There he learned to work and generate income to pay for his studies. And it continues to do so to date, as it is a regular and constant job. But, at the same time, he offers his services independently, as a freelance, to shoot and take photographs in the field, for various projects.

“I have been able to get clients from outside the company, who suddenly offer me work, but if it were to disappear, or the family business, my economic situation would be a bit compromised, although there are possibilities that I could get ahead with just one of them , the freelance world takes many turns, for better and for worse”, says Benyi about the hypothetical case of being left without one of his jobs.

Benyi believes that his level of income is very ad hoc with what it means to be a freelancer in this country, but he acknowledges that as a freelancer he can make two full weeks of work double or triple what one of his colleagues would earn with a fixed office salary.

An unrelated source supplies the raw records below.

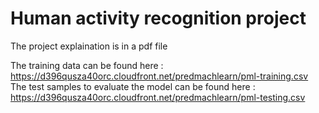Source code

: # Human activity recognition project
The project explaination is in a pdf file

The training data can be found here : https://d396qusza40orc.cloudfront.net/predmachlearn/pml-training.csv
The test samples to evaluate the model can be found here :  https://d396qusza40orc.cloudfront.net/predmachlearn/pml-testing.csv
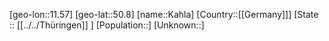﻿---
location: [50.8,11.57]
type: City
tags:
- geo/City


SpocWebEntityId: 31250
isDeleted: false
confidential: public

---
[geo-lon::11.57]
[geo-lat::50.8]
[name::Kahla]
[Country::[[Germany]]]
[State :: [[../../Thüringen]] ]
[Population::]
[Unknown::]

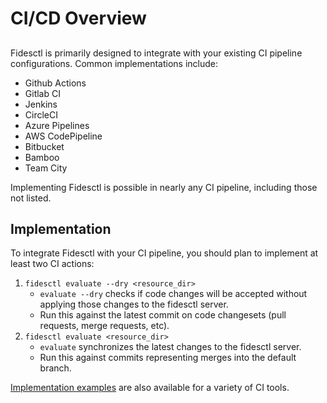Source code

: # CI/CD Overview

## 
Fidesctl is primarily designed to integrate with your existing CI pipeline configurations. Common implementations include:

* Github Actions
* Gitlab CI
* Jenkins
* CircleCI
* Azure Pipelines
* AWS CodePipeline
* Bitbucket
* Bamboo
* Team City

Implementing Fidesctl is possible in nearly any CI pipeline, including those not listed. 


## Implementation
To integrate Fidesctl with your CI pipeline, you should plan to implement at least two CI actions:

1. `fidesctl evaluate --dry <resource_dir>`
    - `evaluate --dry` checks if code changes will be accepted without applying those changes to the fidesctl server.
    - Run this against the latest commit on code changesets (pull requests, merge requests, etc).
2. `fidesctl evaluate <resource_dir>`
    - `evaluate` synchronizes the latest changes to the fidesctl server.
    - Run this against commits representing merges into the default branch.

[Implementation examples](./examples.md) are also available for a variety of CI tools.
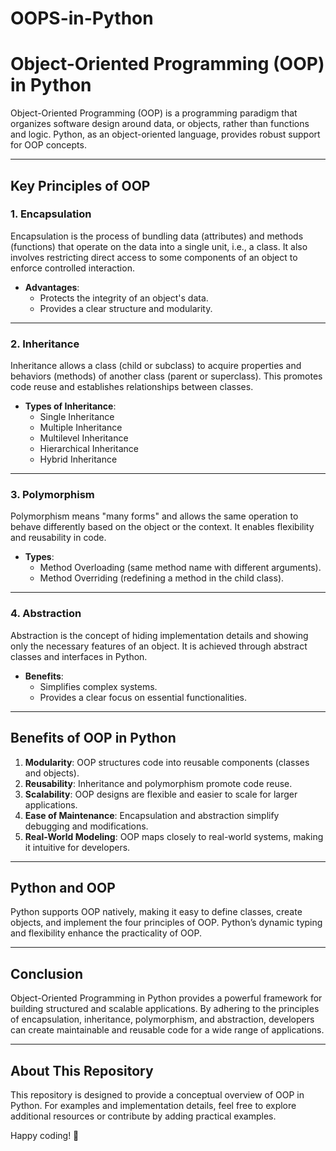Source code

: # OOPS-in-Python

# Object-Oriented Programming (OOP) in Python

Object-Oriented Programming (OOP) is a programming paradigm that organizes software design around data, or objects, rather than functions and logic. Python, as an object-oriented language, provides robust support for OOP concepts.

---

## Key Principles of OOP

### 1. Encapsulation
Encapsulation is the process of bundling data (attributes) and methods (functions) that operate on the data into a single unit, i.e., a class. It also involves restricting direct access to some components of an object to enforce controlled interaction. 

- **Advantages**:
  - Protects the integrity of an object's data.
  - Provides a clear structure and modularity.

---

### 2. Inheritance
Inheritance allows a class (child or subclass) to acquire properties and behaviors (methods) of another class (parent or superclass). This promotes code reuse and establishes relationships between classes.

- **Types of Inheritance**:
  - Single Inheritance
  - Multiple Inheritance
  - Multilevel Inheritance
  - Hierarchical Inheritance
  - Hybrid Inheritance

---

### 3. Polymorphism
Polymorphism means "many forms" and allows the same operation to behave differently based on the object or the context. It enables flexibility and reusability in code.

- **Types**:
  - Method Overloading (same method name with different arguments).
  - Method Overriding (redefining a method in the child class).

---

### 4. Abstraction
Abstraction is the concept of hiding implementation details and showing only the necessary features of an object. It is achieved through abstract classes and interfaces in Python.

- **Benefits**:
  - Simplifies complex systems.
  - Provides a clear focus on essential functionalities.

---

## Benefits of OOP in Python

1. **Modularity**: OOP structures code into reusable components (classes and objects).
2. **Reusability**: Inheritance and polymorphism promote code reuse.
3. **Scalability**: OOP designs are flexible and easier to scale for larger applications.
4. **Ease of Maintenance**: Encapsulation and abstraction simplify debugging and modifications.
5. **Real-World Modeling**: OOP maps closely to real-world systems, making it intuitive for developers.

---

## Python and OOP

Python supports OOP natively, making it easy to define classes, create objects, and implement the four principles of OOP. Python’s dynamic typing and flexibility enhance the practicality of OOP.

---

## Conclusion

Object-Oriented Programming in Python provides a powerful framework for building structured and scalable applications. By adhering to the principles of encapsulation, inheritance, polymorphism, and abstraction, developers can create maintainable and reusable code for a wide range of applications.

---

## About This Repository

This repository is designed to provide a conceptual overview of OOP in Python. For examples and implementation details, feel free to explore additional resources or contribute by adding practical examples.

Happy coding! 🎉
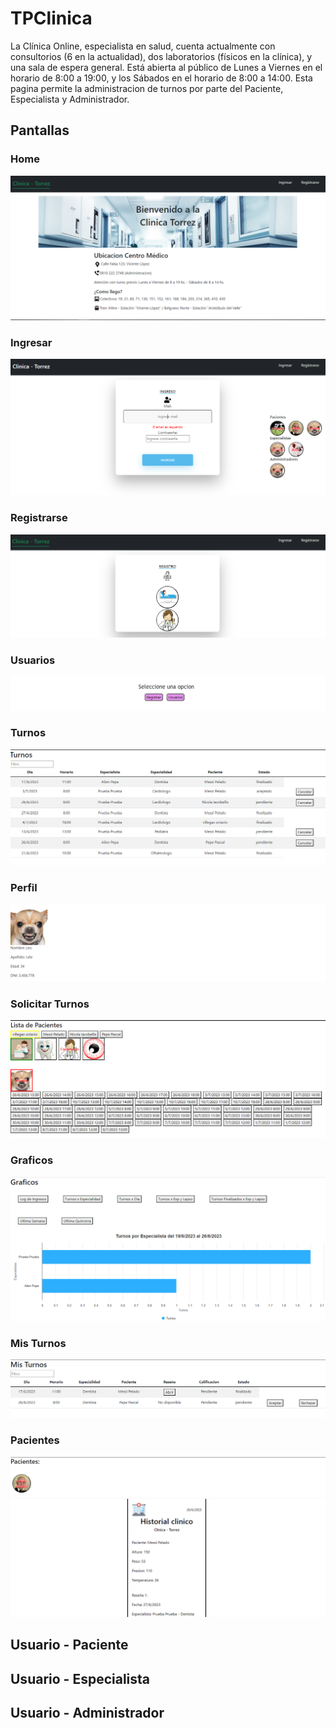 # TPClinica

La Clínica Online, especialista en salud, cuenta actualmente con consultorios (6 en la actualidad),
dos laboratorios (físicos en la clínica), y una sala de espera general. Está abierta al público de Lunes a
Viernes en el horario de 8:00 a 19:00, y los Sábados en el horario de 8:00 a 14:00. 
Esta pagina permite la administracion de turnos por parte del Paciente, Especialista y Administrador.

## Pantallas
### Home
![ImgHome](home.PNG)

### Ingresar
![ImgLogin](login.PNG)

### Registrarse
![ImgRegistro](registro.PNG)

### Usuarios
![ImgUsuarios](Usuarios.PNG)

### Turnos
![ImgTurnos](turnos.PNG)

### Perfil
![ImgPerfil](Perfil.PNG)

### Solicitar Turnos
![ImgSolicTurnos](solicitarTurnos.PNG)

### Graficos
![ImgGraficos](graficos.PNG)

### Mis Turnos
![ImgMisTurnos](misTurnos.PNG)

### Pacientes
![ImgPacientes1](Pacientes1.PNG)
![ImgPacientes2](Pacientes2.PNG)

## Usuario - Paciente

## Usuario - Especialista

## Usuario - Administrador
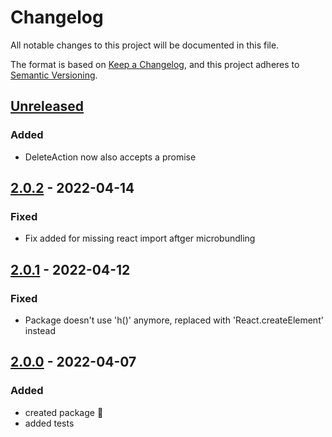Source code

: # Changelog

All notable changes to this project will be documented in this file.

The format is based on [Keep a Changelog](https://keepachangelog.com/en/1.0.0/),
and this project adheres to [Semantic Versioning](https://semver.org/spec/v2.0.0.html).

## [Unreleased]

### Added

- DeleteAction now also accepts a promise

## [2.0.2] - 2022-04-14

### Fixed

-   Fix added for missing react import aftger microbundling

## [2.0.1] - 2022-04-12

### Fixed

-   Package doesn't use 'h()' anymore, replaced with 'React.createElement' instead

## [2.0.0] - 2022-04-07

### Added

-   created package :tada: 
-   added tests

[Unreleased]: https://github.com/neolution-ch/react-pattern-ui/compare/2.0.2...HEAD

[2.0.2]: https://github.com/neolution-ch/react-pattern-ui/compare/2.0.1...2.0.2

[2.0.1]: https://github.com/neolution-ch/react-pattern-ui/compare/2.0.0...2.0.1

[2.0.0]: https://github.com/neolution-ch/react-pattern-ui/compare/45cbeb76034667019da84605082679900f506d75...2.0.0
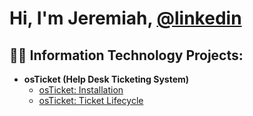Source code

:<h1>Hi, I'm Jeremiah, <a href="https://www.linkedin.com/in/
jeremiahgarciaTX">@linkedin</a></h1>

<h2>👨‍💻 Information Technology Projects:</h2>


- <b>osTicket (Help Desk Ticketing System)</b>
  - [osTicket: Installation](https://github.com/JeremiahGarciaTX/osTicket)
  - [osTicket: Ticket Lifecycle](https://github.com/JeremiahGarciaTX/OsTicket-Minipulation)




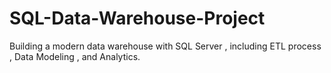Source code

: # SQL-Data-Warehouse-Project
Building a modern data warehouse with SQL Server , including ETL process , Data Modeling , and Analytics.

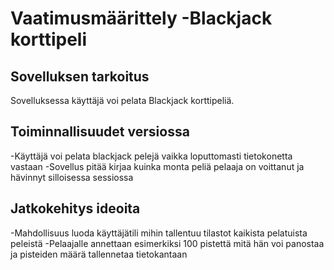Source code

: # Vaatimusmäärittely -Blackjack korttipeli

## Sovelluksen tarkoitus

Sovelluksessa käyttäjä voi pelata Blackjack korttipeliä.  

## Toiminnallisuudet versiossa

-Käyttäjä voi pelata blackjack pelejä vaikka loputtomasti tietokonetta vastaan
-Sovellus pitää kirjaa kuinka monta peliä pelaaja on voittanut ja hävinnyt silloisessa sessiossa


## Jatkokehitys ideoita
-Mahdollisuus luoda käyttäjätili mihin tallentuu tilastot kaikista pelatuista peleistä
-Pelaajalle annettaan esimerkiksi 100 pistettä mitä hän voi panostaa ja pisteiden määrä tallennetaa tietokantaan

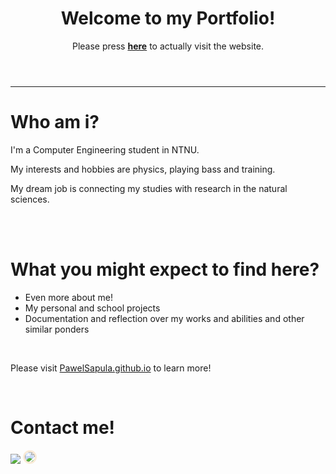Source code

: <html>

<head>
    <meta name="viewport" content="width=device-width, initial-scale=1.0">
    <link rel="stylesheet" href=readmeStyle.css>
</head>

<body>

<header>
      <h1>Welcome to my Portfolio!</h1>
      <p>Please press <strong><a href="https://pawelSapula.github.io">
    here<a></strong> to actually visit the website.</p>
</header>

  <hr>

<main>

  <h1>Who am i?</h1>
        <p>I'm a Computer Engineering student in NTNU.</p>
        <p>My interests and hobbies are physics, playing bass and training.</p>
        <p>My dream job is connecting my studies with research in the natural sciences.</p>

  <br><br>

  <h1>What you might expect to find here?</h1>
        <ul>
            <li>Even more about me!</li>
            <li>My personal and school projects</li>
            <li>Documentation and reflection over my works and abilities and other similar ponders</li>
        </ul>

  <br>
    <p>Please visit <a href="pawelsapula.github.io">PawelSapula.github.io</a> to learn more!</p>
        <br>
</main>

<footer>
        <h1>Contact me!</h1>
        <div class="links">
        <a href="https://www.instagram.com/pawel.__s/"><img src="../resources/pictures/Instagram_icon.png"></img></a>
        <a href="mailto:sapula.pawel@gmail.com"><img src="../resources/pictures/mail.png" style="border: 3px solid antiquewhite;border-radius: 100%;"></img></a>
        </div>
    </footer>

</body>

</html>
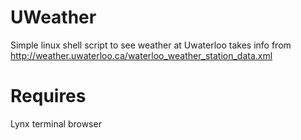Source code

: UWeather
========

Simple linux shell script to see weather at Uwaterloo
takes info from http://weather.uwaterloo.ca/waterloo_weather_station_data.xml

Requires
========
Lynx terminal browser
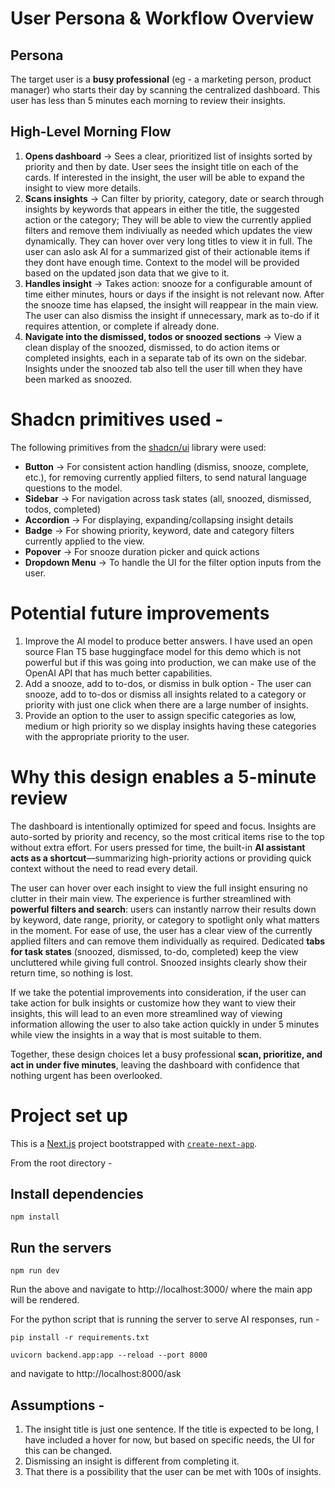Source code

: # User Persona & Workflow Overview

## Persona  
The target user is a **busy professional** (eg - a marketing person, product manager) who starts their day by scanning the centralized dashboard. This user has less than 5 minutes each morning to review their insights.

## High-Level Morning Flow  
1. **Opens dashboard** → Sees a clear, prioritized list of insights sorted by priority and then by date. User sees the insight title on each of the cards. If interested in the insight, the user will be able to expand the insight to view more details.
2. **Scans insights** → Can filter by priority, category, date or search through insights by keywords that appears in either the title, the suggested action or the category; They will be able to view the currently applied filters and remove them indiviually as needed which updates the view dynamically. They can hover over very long titles to view it in full. The user can aslo ask AI for a summarized gist of their actionable items if they dont have enough time. Context to the model will be provided based on the updated json data that we give to it.  
3. **Handles insight** → Takes action: snooze for a configurable amount of time either minutes, hours or days if the insight is not relevant now. After the snooze time has elapsed, the insight will reappear in the main view. The user can also dismiss the insight if unnecessary, mark as to-do if it requires attention, or complete if already done.
3. **Navigate into the dismissed, todos or snoozed sections** → View a clean display of the snoozed, dismissed, to do action items or completed insights, each in a separate tab of its own on the sidebar. Insights under the snoozed tab also tell the user till when they have been marked as snoozed. 

# Shadcn primitives used - 
The following primitives from the [shadcn/ui](https://ui.shadcn.com) library were used:  
- **Button** → For consistent action handling (dismiss, snooze, complete, etc.), for removing currently applied filters, to send natural language questions to the model.
- **Sidebar** → For navigation across task states (all, snoozed, dismissed, todos, completed)  
- **Accordion** → For displaying, expanding/collapsing insight details  
- **Badge** → For showing priority, keyword, date and category filters currently applied to the view.
- **Popover** → For snooze duration picker and quick actions  
- **Dropdown Menu** → To handle the UI for the filter option inputs from the user.

# Potential future improvements

1. Improve the AI model to produce better answers. I have used an open source Flan T5 base huggingface model for this demo which is not powerful but if this was going into production, we can make use of the OpenAI API that has much better capabilities.
2. Add a snooze, add to to-dos, or dismiss in bulk option -  The user can snooze, add to to-dos or dismiss all insights related to a category or priority with just one click when there are a large number of insights.
3. Provide an option to the user to assign specific categories as low, medium or high priority so we display insights having these categories with the appropriate priority to the user.

# Why this design enables a 5-minute review  

The dashboard is intentionally optimized for speed and focus. Insights are auto-sorted by priority and recency, so the most critical items rise to the top without extra effort. For users pressed for time, the built-in **AI assistant acts as a shortcut**—summarizing high-priority actions or providing quick context without the need to read every detail.  

The user can hover over each insight to view the full insight ensuring no clutter in their main view. The experience is further streamlined with **powerful filters and search**: users can instantly narrow their results down by keyword, date range, priority, or category to spotlight only what matters in the moment. For ease of use, the user has a clear view of the currently applied filters and can remove them individually as required. Dedicated **tabs for task states** (snoozed, dismissed, to-do, completed) keep the view uncluttered while giving full control. Snoozed insights clearly show their return time, so nothing is lost.  

If we take the potential improvements into consideration, if the user can take action for bulk insights or customize how they want to view their insights, this will lead to an even more streamlined way of viewing information allowing the user to also take action quickly in under 5 minutes while view the insights in a way that is most suitable to them.

Together, these design choices let a busy professional **scan, prioritize, and act in under five minutes**, leaving the dashboard with confidence that nothing urgent has been overlooked.

# Project set up

This is a [Next.js](https://nextjs.org) project bootstrapped with [`create-next-app`](https://nextjs.org/docs/app/api-reference/cli/create-next-app).

From the root directory - 

## Install dependencies

`npm install`

## Run the servers

`npm run dev`

Run the above and navigate to http://localhost:3000/ where the main app will be rendered. 

For the python script that is running the server to serve AI responses, run - 

`pip install -r requirements.txt`

`uvicorn backend.app:app --reload --port 8000`

and navigate to http://localhost:8000/ask

## Assumptions - 

1. The insight title is just one sentence. If the title is expected to be long, I have included a hover for now, but based on specific needs, the UI for this can be changed.
2. Dismissing an insight is different from completing it. 
3. That there is a possibility that the user can be met with 100s of insights.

“The fees are very low even so, many other colleagues squander the work, they almost give away their services as long as they are hired, and based on this, many companies that require our services are governed by these low budgets, and when one raises their prices, they prefer to go for someone who charges them cheap,” estimates Benyi, who would only be determined to leave one of his jobs when a “giant” opportunity arrives, in which his time, effort and 100% dedication are recognized.

Another advantage of being a freelancer is your free time, as it gives you the opportunity to be absent from work at times and be at family gatherings, hang out with friends and even play video games every other Monday morning.